● DIRECTIONS FOR THIS TASK
Whatever appears in the records apart from pictures must be reproduced exactly.

(PROVIDED DATA begins)

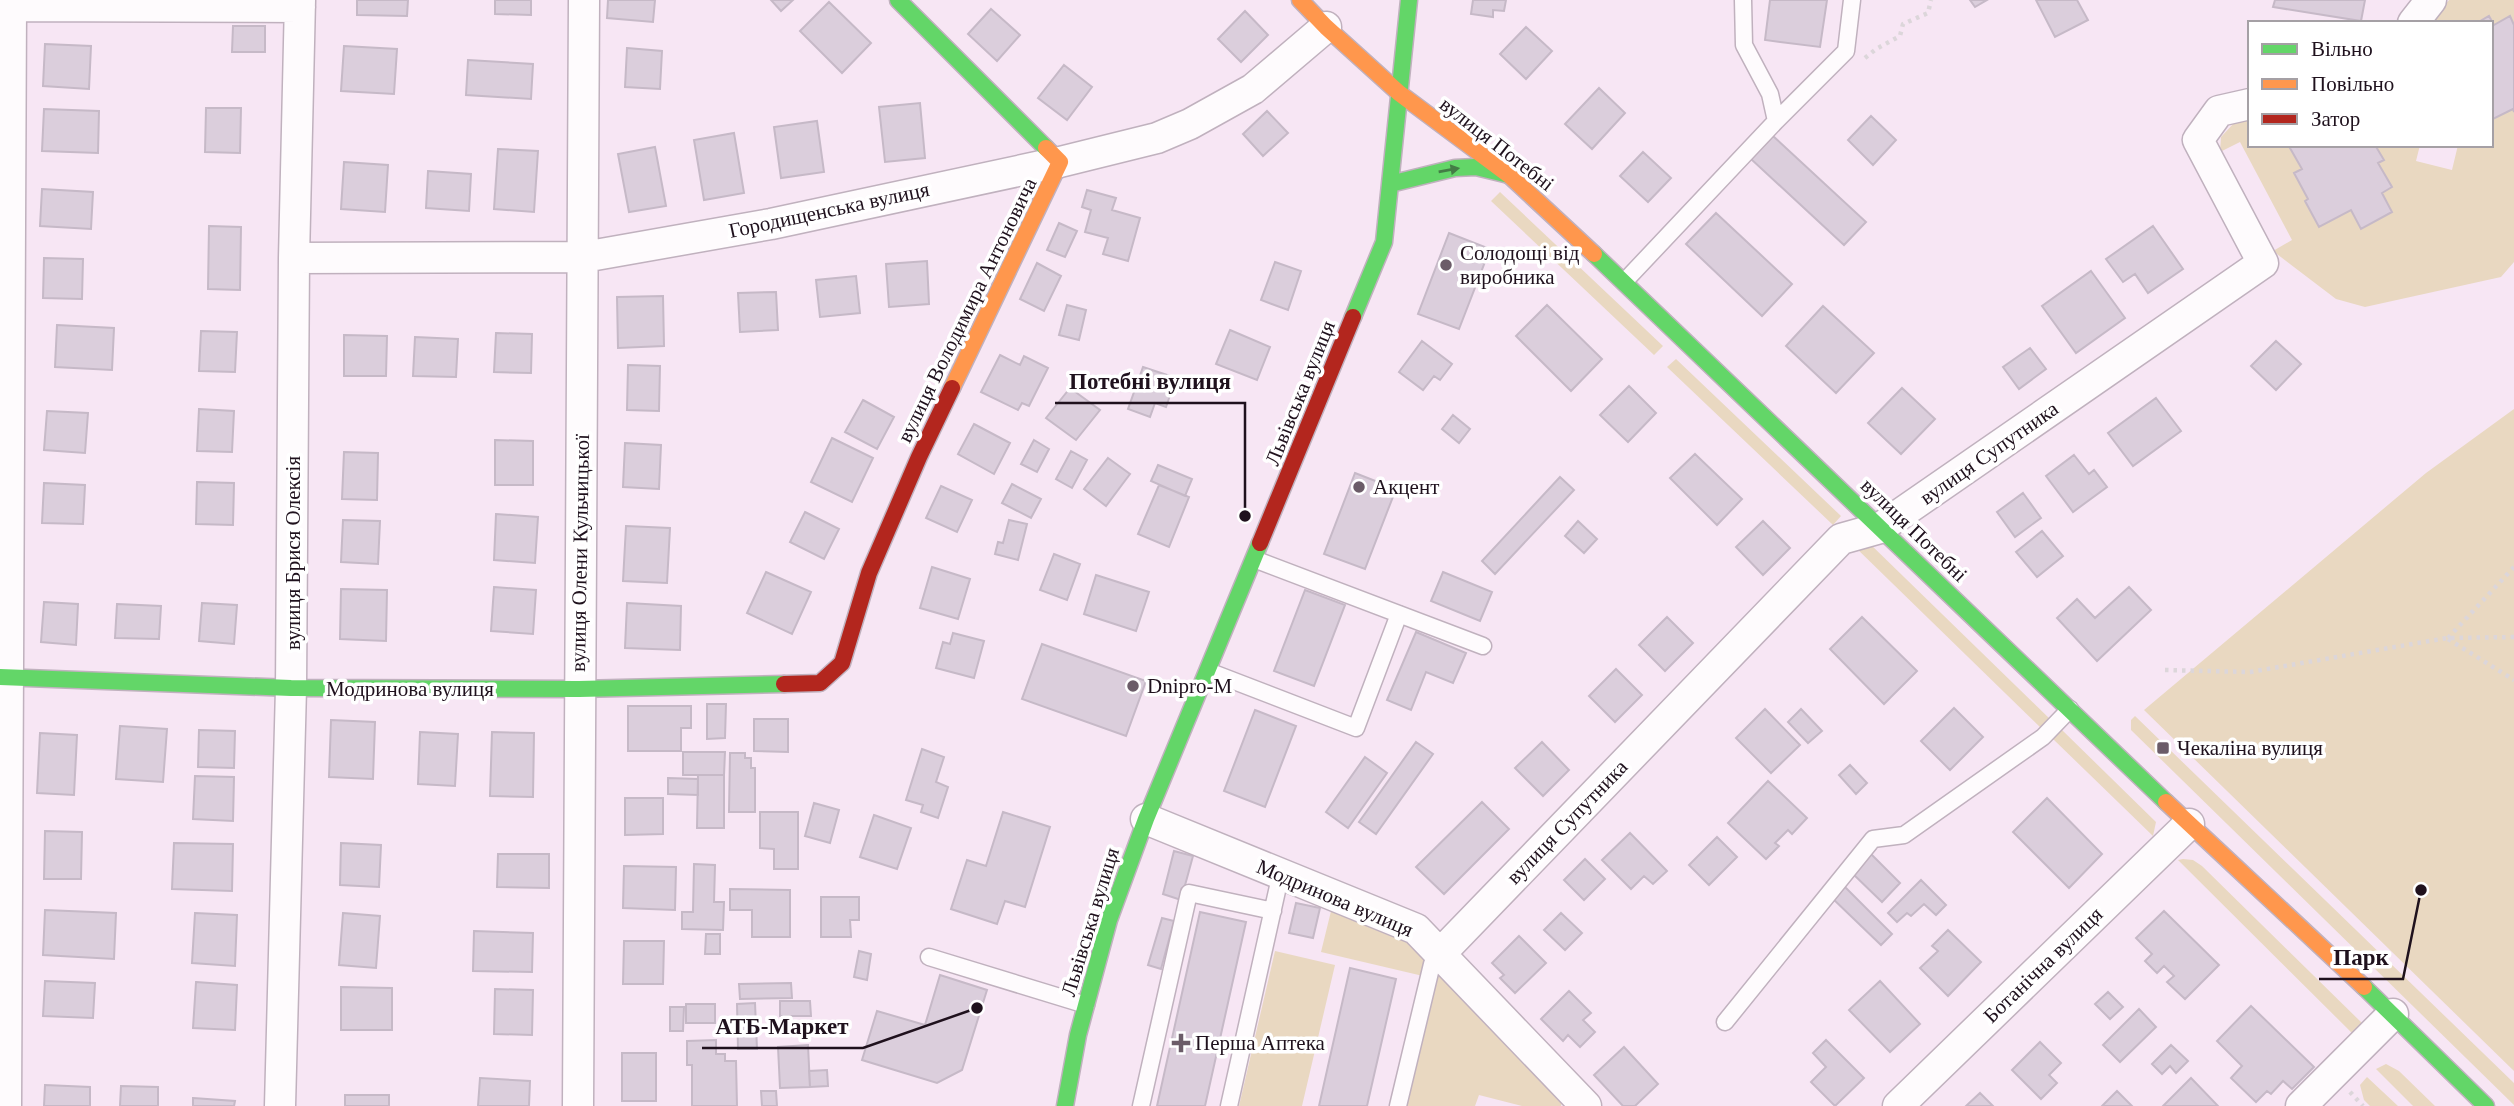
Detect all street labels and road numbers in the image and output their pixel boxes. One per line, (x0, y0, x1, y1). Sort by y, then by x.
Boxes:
street label: вулиця Потебні (1435, 92, 1559, 196)
street label: вулиця Володимира Антоновича (892, 173, 1042, 446)
street label: Городищенська вулиця (726, 177, 932, 243)
street label: Львівська вулиця (1260, 317, 1340, 469)
street label: вулиця Супутника (1915, 396, 2063, 510)
street label: вулиця Олени Кульчицької (566, 434, 594, 672)
street label: вулиця Брися Олексія (281, 456, 305, 650)
street label: вулиця Потебні (1856, 473, 1972, 587)
street label: Модринова вулиця (326, 677, 494, 701)
street label: вулиця Супутника (1502, 754, 1633, 889)
street label: Львівська вулиця (1056, 844, 1124, 999)
street label: Модринова вулиця (1253, 854, 1417, 942)
street label: Ботанічна вулиця (1979, 902, 2108, 1028)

(PROVIDED DATA ends)

● SOLUTION TO THE PROBLEM
Detect all street labels and road numbers in the image and output their pixel boxes. One per line, (x0, y0, x1, y1). Sort by y, then by x.
Boxes:
street label: вулиця Потебні (1435, 92, 1559, 196)
street label: вулиця Володимира Антоновича (892, 173, 1042, 446)
street label: Городищенська вулиця (726, 177, 932, 243)
street label: Львівська вулиця (1260, 317, 1340, 469)
street label: вулиця Супутника (1915, 396, 2063, 510)
street label: вулиця Олени Кульчицької (566, 434, 594, 672)
street label: вулиця Брися Олексія (281, 456, 305, 650)
street label: вулиця Потебні (1856, 473, 1972, 587)
street label: Модринова вулиця (326, 677, 494, 701)
street label: вулиця Супутника (1502, 754, 1633, 889)
street label: Львівська вулиця (1056, 844, 1124, 999)
street label: Модринова вулиця (1253, 854, 1417, 942)
street label: Ботанічна вулиця (1979, 902, 2108, 1028)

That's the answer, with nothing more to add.